**Exercise text:**
#####

Centuries of practice clearly demonstrate that immunization by means of vaccination reduces the disease burden in human and nonhuman animal species. While the emphasis on individual health and fitness is important, the role of immunization in maintaining the health of entire populations or communities is also important. I developed a simulation that allows participants to actively explore the value of herd immunity in controlling the spread of infectious disease, first by considering how quickly an entire population may become ill if no one has immunity, and then after immunization of 80% of the population. Pretest, posttest, and four-week follow-up questionnaire data collected from nonmajor introductory biology students suggest that active engagement in an activity such as the one described may contribute to longer-term retention of the principles and concepts than presentation by lecture alone.
In 1796, Edward Jenner sparked a revolution in medicine (Stern & Markel, 2005). Using the common knowledge that milkmaids infected with cowpox were immune to the human disease of smallpox, he vaccinated the eight-year-old James Phipps with pus collected from a milkmaid's cowpox lesion. Jenner allowed six weeks for the boy's body to process the assault on his immune system, and challenged him with a variolation (or inoculation) of smallpox. The boy was not affected by the usually devastating disease. This famous episode was reportedly the first in a series of experiments that opened the door to a new era of medicine in which humans would become proactive in reducing suffering by introducing pathogens under controlled conditions to stimulate the immune system to be able to fight the infectious agents they might encounter in everyday activities.
Vaccines work by stimulating the immune system (CDC, 2018b). When challenged with an infectious agent, the body enlists macrophages and other phagocytic cells to engulf the invader, leaving residues such as cellular components and proteins that function as antigens. These in turn stimulate B-lymphocytes to produce antibodies to neutralize and participate in the clearance of the antigens. T-lymphocytes attack cells infected with the pathogen. Introducing a vaccine that contains a dead pathogen (e.g., a heat-killed virus) or one that has little ability to cause a full-blown illness (e.g., an attenuated virus) causes the body to respond by producing antibodies and “memory” T-lymphocytes, but usually will only cause a brief discomfort rather than a fully expressed illness.

#####

**Parts of the exercise:**
A. List every kind of questionnaire data that the vaccination and herd immunity text says was collected from the students.
B. In the vaccination and herd immunity text, how long did Jenner wait after vaccinating James Phipps before challenging him with smallpox?
C. Carry on the text about vaccination and herd immunity from the last sentence shown.

#####

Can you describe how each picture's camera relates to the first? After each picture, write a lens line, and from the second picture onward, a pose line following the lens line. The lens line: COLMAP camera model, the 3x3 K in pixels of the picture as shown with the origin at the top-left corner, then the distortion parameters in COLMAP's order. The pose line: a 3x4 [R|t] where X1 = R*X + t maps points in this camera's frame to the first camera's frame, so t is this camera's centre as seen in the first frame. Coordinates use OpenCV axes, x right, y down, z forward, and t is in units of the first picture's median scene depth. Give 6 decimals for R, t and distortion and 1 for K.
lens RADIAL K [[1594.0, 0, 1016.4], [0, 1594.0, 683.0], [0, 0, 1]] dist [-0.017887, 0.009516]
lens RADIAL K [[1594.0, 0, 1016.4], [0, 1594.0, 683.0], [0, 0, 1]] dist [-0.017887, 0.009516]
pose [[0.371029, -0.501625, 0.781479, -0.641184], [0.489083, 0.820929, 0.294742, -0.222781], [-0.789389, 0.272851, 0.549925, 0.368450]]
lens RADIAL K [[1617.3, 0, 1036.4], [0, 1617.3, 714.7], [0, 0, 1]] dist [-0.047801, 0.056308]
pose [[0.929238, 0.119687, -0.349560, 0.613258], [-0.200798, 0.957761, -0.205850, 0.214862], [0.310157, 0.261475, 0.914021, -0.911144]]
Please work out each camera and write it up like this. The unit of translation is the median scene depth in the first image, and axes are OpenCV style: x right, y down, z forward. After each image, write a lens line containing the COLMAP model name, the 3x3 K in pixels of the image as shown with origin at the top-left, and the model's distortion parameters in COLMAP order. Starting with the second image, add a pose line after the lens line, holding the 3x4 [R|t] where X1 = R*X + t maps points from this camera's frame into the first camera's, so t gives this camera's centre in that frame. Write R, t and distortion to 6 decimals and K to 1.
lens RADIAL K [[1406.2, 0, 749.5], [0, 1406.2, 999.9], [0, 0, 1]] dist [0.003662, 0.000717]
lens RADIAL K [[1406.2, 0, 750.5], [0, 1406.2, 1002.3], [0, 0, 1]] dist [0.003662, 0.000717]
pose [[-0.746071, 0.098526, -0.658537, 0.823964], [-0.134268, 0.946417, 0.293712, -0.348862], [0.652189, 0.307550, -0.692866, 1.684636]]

#####

**Task results:**
A. Pretest, posttest, and four-week follow-up questionnaire data.

B. Six weeks.

C.
The effectiveness of immunization has been demonstrated against many of the diseases that have plagued humans and many nonhuman animal species. However, protests have occurred throughout the history of vaccination programs (Stern & Markel, 2005), including a strong popular backlash as early as the 1830s, when some common citizens suggested that compulsory smallpox vaccination laws established in 1821 were little more than a ruling-class attack on their communities and personal rights. Perhaps the loudest of such protests in modern times erupted after the release of a now discredited study by Wakefield et al. (1998) in The Lancet, which erroneously linked application of the MMR (measles, mumps, rubella) vaccine to the development of autism. The very limited study was later shown to be flawed, and numerous large-scale studies since that time have found no connections between the use of vaccines and autism spectrum disorders. The editors of that prestigious British medical journal took the rare action of retracting the study in 2010. The controversy linking vaccines with autism still rages, resulting in numerous groups of parents refusing to vaccinate their children. This has had direct consequences: while measles had been declared to have been effectively eradicated in the United States in 2000 (CDC, 2018a), with increasing numbers of unvaccinated children, a measles outbreak in early 2019 reached levels not seen in more than a quarter century (CDC, 2019).
While the emphasis has often been on protecting the individual from illness, immunization programs are extremely effective in protecting entire communities, reducing suffering and death as well as maintaining economic productivity by reducing time and resources lost to illness. This is based on the principle of herd (or community) immunity, a concept that suggests that by immunizing a large enough proportion of a population, the likelihood of the disease spreading is sharply reduced, since it reduces the likelihood that a nonimmunized person will come into contact with the pathogen (Barratt & Kirwan, 2009). In other words, the chain of transmission can be broken. This means that not every member of a population needs to be immunized, although in many cases the more that are immunized, the better.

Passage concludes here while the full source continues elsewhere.